The device, which the team calls EarIO, consists of a headset with a microphone and speakers on either side that can be attached to any conventional headset. Each speaker emits pulses of sound beyond the range of human hearing to the wearer’s face, while the echoes are picked up by the microphone.

As the user makes various facial expressions or speaks, the echo profile will change slightly due to the way the user’s skin moves, stretches and crinkles. A specially trained algorithm recognizes these echo profiles and quickly reconstructs the expressions on the user’s face to display them on the digital avatar.

“Through the power of artificial intelligence, the algorithm has discovered complex connections between muscle movements and facial expressions that are not recognized by the human eye,” said Liq, co-author of the study. “We can use this to infer complex information that is much harder to capture – the entire front of the face.”

The research team tested the EarIO system on 16 participants, running the algorithm on a regular smartphone. Sure enough, the device was able to reconstruct facial expressions as well as a regular camera. Background noises such as wind, speech or street noise did not interfere with its ability to recognize faces.

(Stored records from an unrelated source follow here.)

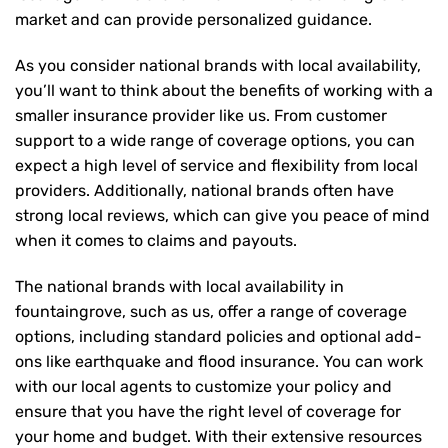
market and can provide personalized guidance.
As you consider national brands with local availability,
you’ll want to think about the benefits of working with a
smaller insurance provider like us. From customer
support to a wide range of coverage options, you can
expect a high level of service and flexibility from local
providers. Additionally, national brands often have
strong local reviews, which can give you peace of mind
when it comes to claims and payouts.
The national brands with local availability in
fountaingrove, such as us, offer a range of coverage
options, including standard policies and optional add-
ons like earthquake and flood insurance. You can work
with our local agents to customize your policy and
ensure that you have the right level of coverage for
your home and budget. With their extensive resources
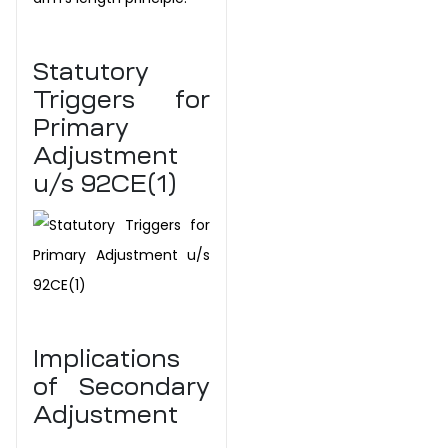
Statutory
Triggers for
Primary
Adjustment
u/s
92CE(1)
Implications
of Secondary
Adjustment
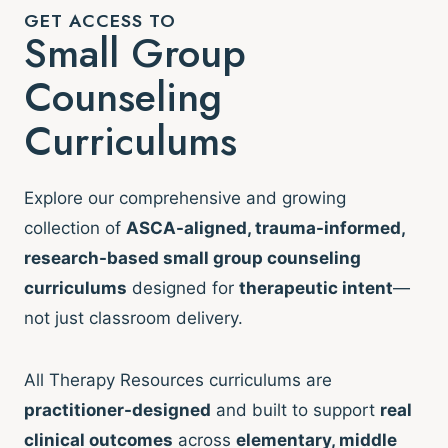
GET ACCESS TO
Small Group
Counseling
Curriculums
Explore our comprehensive and growing
collection of
ASCA-aligned, trauma-informed,
research-based small group counseling
curriculums
designed for
therapeutic intent
—
not just classroom delivery.
All Therapy Resources curriculums are
practitioner-designed
and built to support
real
clinical outcomes
across
elementary, middle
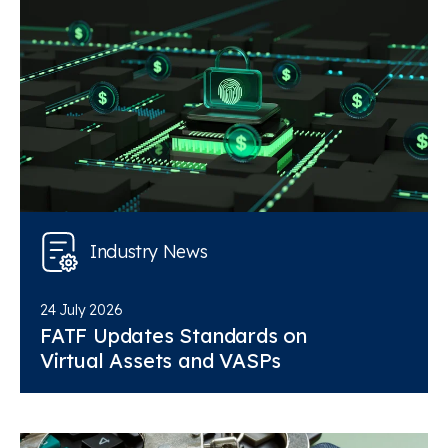
Industry News
24 July 2026
FATF Updates Standards on
Virtual Assets and VASPs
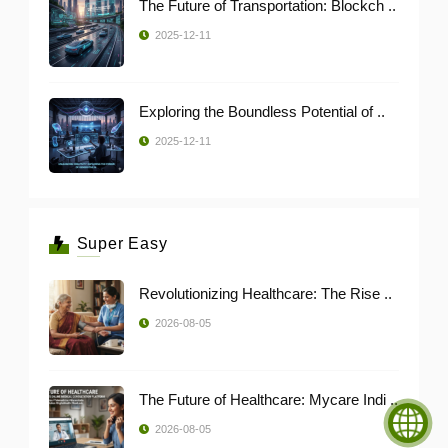
The Future of Transportation: Blockch ..
2025-12-11
Exploring the Boundless Potential of ..
2025-12-11
Super Easy
Revolutionizing Healthcare: The Rise ..
2026-08-05
The Future of Healthcare: Mycare Indi ..
2026-08-05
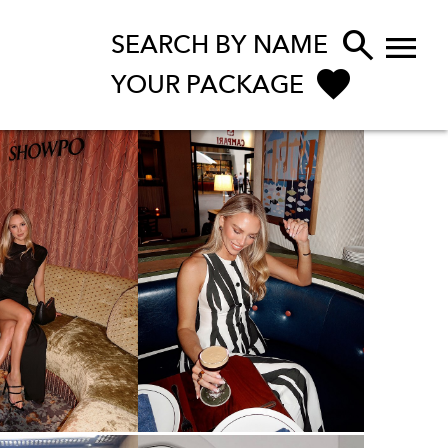


SEARCH BY NAME
YOUR PACKAGE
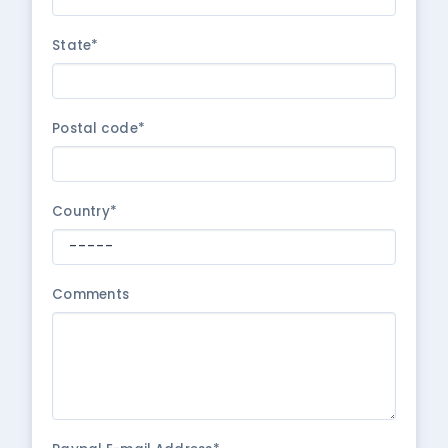
State*
Postal code*
Country*
Comments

The team says sonar has some advantages over using a camera. The acoustic data requires much less energy and processing power, which also means the device can be smaller and lighter. Cameras can also capture a lot of other personal information that users may not intend to share, so sonar may be more private.

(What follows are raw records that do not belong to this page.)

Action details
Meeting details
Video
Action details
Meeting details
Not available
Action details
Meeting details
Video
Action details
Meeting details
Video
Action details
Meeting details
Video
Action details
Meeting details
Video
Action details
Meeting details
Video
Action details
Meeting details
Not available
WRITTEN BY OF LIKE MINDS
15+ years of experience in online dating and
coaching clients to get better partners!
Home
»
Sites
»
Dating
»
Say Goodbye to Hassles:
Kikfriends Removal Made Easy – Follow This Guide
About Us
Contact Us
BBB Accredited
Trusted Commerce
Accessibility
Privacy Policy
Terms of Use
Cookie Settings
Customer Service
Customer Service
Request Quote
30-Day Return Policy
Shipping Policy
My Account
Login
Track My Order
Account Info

As for the possible use of the technology for this purpose, it could be a convenient way to replicate your physical facial expressions on a digital body in a game, VR or virtual world.

The team says further work is still needed to tune out other distractions, such as when users turn their heads, and to simplify the training system for AI algorithms.

The research was published in the Computer Society Journal of Interactive, Mobile, Wearable and Ubiquitous Technologies.